REINFORCE Algorithm

Last Updated : 27 Jan, 2024

The REINFORCE algorithm is a reinforcement learning algorithm that adjusts the weights of a neural network after each trial. The algorithm is a Monte Carlo variant of a policy gradient algorithm. The article highlights the features and fundamentals of the REINFORCE algorithm.

Table of Content

Basics of Reinforcement Learning
What is REINFORCE Algorithm?
Implementation of REINFORCE Algorithm

Basics of Reinforcement Learning

Reinforcement Learning is a machine learning algorithm that trains the agent by rewarding on good actions and punishing them for bad actions.

Important Terms of Reinforcement Learning

Let’s assume, that we are teaching a robot to play a game then the robot is our agent. The environment is the game world that includes characters, obstacles and everything the robot interacts with. The actions are the moves or decisions the robot can make, like going left or right. In the game, getting points or losing points is the reward based on the action of the agent.

Policy Gradient

The policy gradient method focusses on learning a policy – a strategy or set of rules guiding an agent’s decision-making process. The policy gradient method is represented by a parameterized function, such as neural network. The function takes the state of environment as input and provide output as probability distribution over the possible actions.

Monte Carlo Methods

The expected reward is estimated using Monte Carlo methods to estimate the expected reward. The method involves sampling sequences of actions, states, and rewards and use them to update the policy.

What is REINFORCE Algorithm?

REINFORCE algorithm was introduced by Ronald J. Williams in 1992. The aim of the algorithm was to maximize the expected cumulative reward by adjusting the policy parameters. The REINFORCE Algorithm is used to train agents to make sequential decision in an environment. It is a policy gradient method that belongs to the family of Monte Carlo algorithms. In REINFORCE, a neural network is employed to present a policy, which is a strategy guiding the agent’s action in different states.

The algorithm updates the neural network’s parameters based on the obtained rewards, aiming to enhance the likelihood of actions that lead to higher cumulative rewards. This is an iterative process that allows the agent to learn a policy for decision-making in the given environment.

REward Increment = Non-negative Factor × Offset Reinforcement × Characteristic Eligibility

Algorithm

Set up the policy parameters: First, establish an initial policy. A parametric representation or a neural network might be used for this.
Get Paths of Collection: In order to gather a collection of trajectories—sequences of states, actions, and rewards—execute the present policy in the environment.
Determine Returns: Compute the return, or the total of the discounted rewards from each state forward, for each one in the trajectory.
Calculate the Policy Gradient: Determine the gradient of the anticipated return about the parameters of the policy. To do this, one must compute the gradient of the log likelihood of the chosen course of action.
Refresh the policy parameters: The policy parameters should be updated in a way that makes it more likely that the actions will result in greater returns. Gradient ascent is usually used for this.
Repeat: Steps 2 through 5 should be repeated many times.

SUPPLIED INFORMATION:
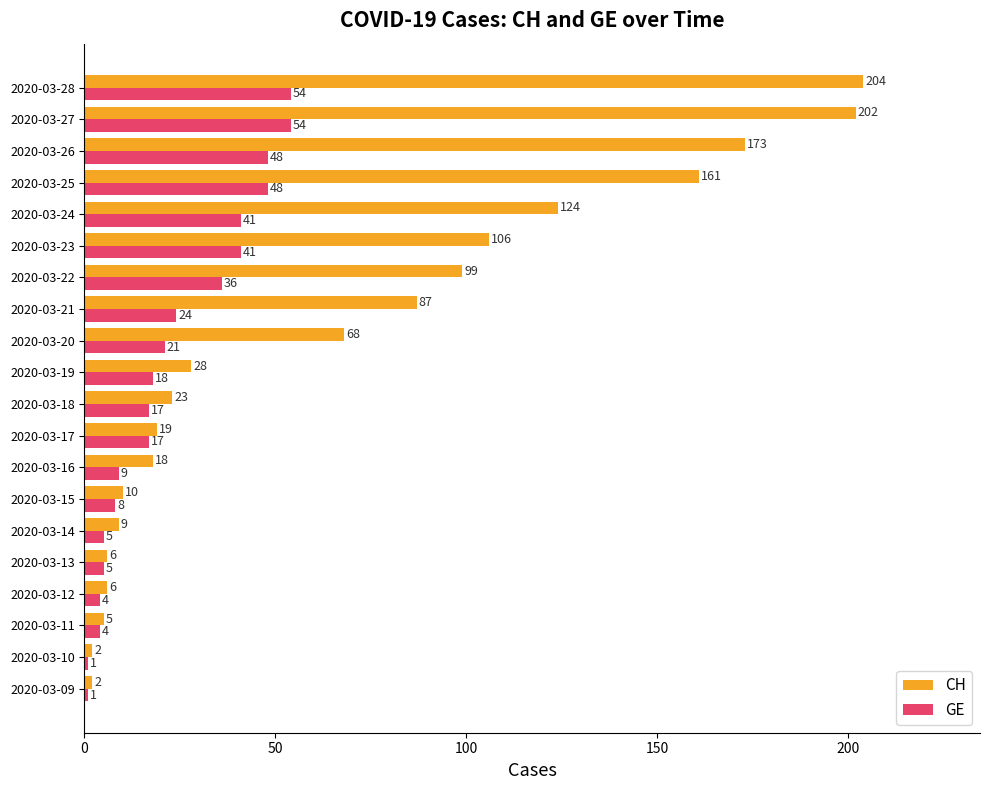

Count the number of categories in the chart.

20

PROBLEMS AND TASKS:
**1.** Revise the REINFORCE algorithm text between "Set up the policy" and "repeated many times.", inclusive, replacing "anticipated return" with "expected return".
**2.** Answer these questions using the REINFORCE algorithm text:
(a) Who introduced the REINFORCE algorithm, and in what year?
(b) In the example of a robot playing a game, what serves as the reward?
(c) What method is usually used to update the policy parameters?
The material above comes from a separate source.

OUTPUTS IN ORDER:
**1.**
Set up the policy parameters: First, establish an initial policy. A parametric representation or a neural network might be used for this.
Get Paths of Collection: In order to gather a collection of trajectories—sequences of states, actions, and rewards—execute the present policy in the environment.
Determine Returns: Compute the return, or the total of the discounted rewards from each state forward, for each one in the trajectory.
Calculate the Policy Gradient: Determine the gradient of the expected return about the parameters of the policy. To do this, one must compute the gradient of the log likelihood of the chosen course of action.
Refresh the policy parameters: The policy parameters should be updated in a way that makes it more likely that the actions will result in greater returns. Gradient ascent is usually used for this.
Repeat: Steps 2 through 5 should be repeated many times.

**2.**
(a) Ronald J. Williams, in 1992.
(b) Getting points or losing points, based on the agent's action.
(c) Gradient ascent.